Cold frames are a great way to get the jump on the growing season with your seedlings, without a big outlay of cash. Recently we built a bunch out of re-purposed glass doors and hardwood frames, and they’re working a treat.
Since our last frost is in November, September is still full of icy mornings, which is not good for seedlings. After researching various cold frame designs, we settled on this design based on time, funds and Michael’s previous experience…
Michael has situated the cold frames just above the bottom dam. It’s a sheltered, north-facing place, relatively flat, and just up from the market garden. Cold frames need to be placed near the daily work as they generally need to be covered at night and opened up a crack during the day so they don’t cook your seedlings.
We’re all pretty happy with this simple design. We didn’t go with strawbale as the surrounding housing as mice love strawbales, and mice and seedlings (as discussed here) do not mix!
The cold frames can also be moved if needed, and should last us many years.
I’m sorry I dont have a picture of the testing process of defining which glass to use, however. One of the parameters for making these was to ensure the glass we used was toughened or laminated, as a big, big sheet of broken glass is obviously not a good thing.
But how exactly do you tell if your recycled glass door is toughened glass? In short, you drop a rock on it.
After smashing several glass doors from our shed stash of building materials, we found several that would fit the bill and last the distance. Huzzah for no big shards of broken glass, should someone drop the lid while opening or closing the cold frames…
The size of a standard glass door also happily fits our bread trays of soil blocked seedlings perfectly. So it’s off into Spring we go, with a jump on the season that will allow us to be harvesting good food sooner…
Dawn Chorus Educational Initiative http://dawnchoruseducationalinitiative.org.uk/
has a number of glass doors & has considerd doing this but working with young children, we have health & safety concerns. However, I would be interested to hear if you have tried it with bevelled glass, used in many doors, as I suspect that, appart from being a problem to clean, they may magnify & burn plants or they may further amplify sunshine in the right conditions.
If safety is an issue you may wish to use a heavy clear tape and criscross the window with it. This will reduce the danger if the glass is broken.

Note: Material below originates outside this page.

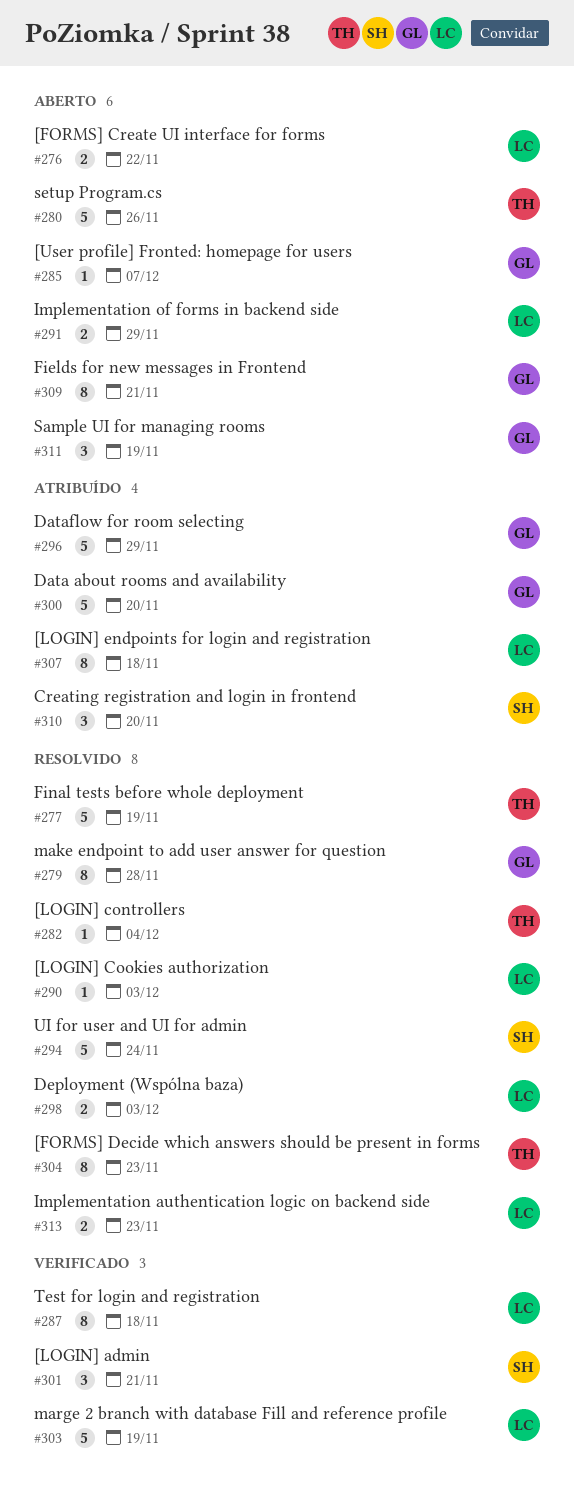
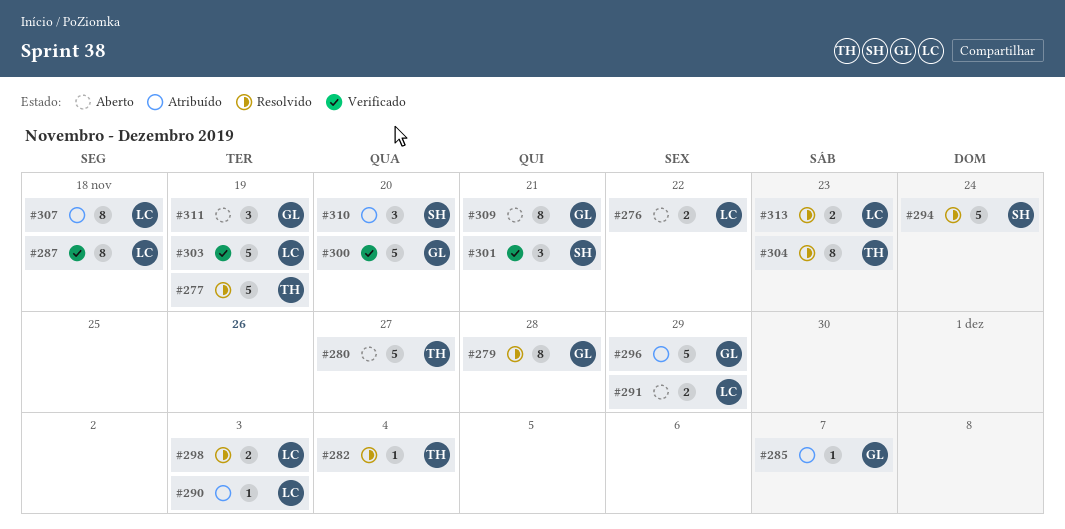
#280, due: Nov 26 -> Nov 27
#285, status: Aberto -> Atribuído
#290, status: Resolvido -> Atribuído
#300, status: Atribuído -> Verificado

We only used toughened or laminated glass (as explained in the post) for that reason, so we don’t have to worry about breaking… 🙂
Thank you SO much for yet again pointing out a simple way to address a garden problem.
I know you guys are working with a stash of doors you already had, but where would be a good place to start looking for used or discarded glass doors? Or even windows. Thank you!
Claire we got some of them from tip shops, and scrap yards?
what a fantastic idea with the bread crates. so easy to carry around a lot of those little seedling trays!!!
And, if you didn’t have all those little seedling trays, you could just line a bread crate with shade cloth and fill with seed raising mix or your own compost and plant straight into it.
I was curious whether you transplant all your seedlings or just let them grow as is? Seems like they are too cramped to let grow as is.
I notice you’ve lined this with clear plastic, and wondered if you had considered using black instead, as an extra warming factor?
Another milkwood post with a simple idea which is really useful. You guys are awesome
“After smashing several glass doors from our shed stash of building materials…”
haha i love you guys! i can imagine that would have been a fun afternoon of research.
awesome post, kirsten.
Thank you! I shall start my hunting ^-^ Oh and a happy almost springyness to you guys 🙂
Hey Kirsten nice post 🙂
you have more information on the straw bale design? (and if mouses love strawbale so much how are your strawbale houses surviving the mouse invasion or are they not getting in there?)
also why did you have the plastic sheet in there? for making it more airtight?
thanks and keep it up great stuff!
I was just thinking of doing this myself so decided to have a google… My thought though was to repurpose some old ute canopy window gas struts to prevent the possibility of dropping the doors. Just my 2c
Yep, you could definitely do that!
love the idea if using old bread crates for the seedlings! to make the frame can you use any timber?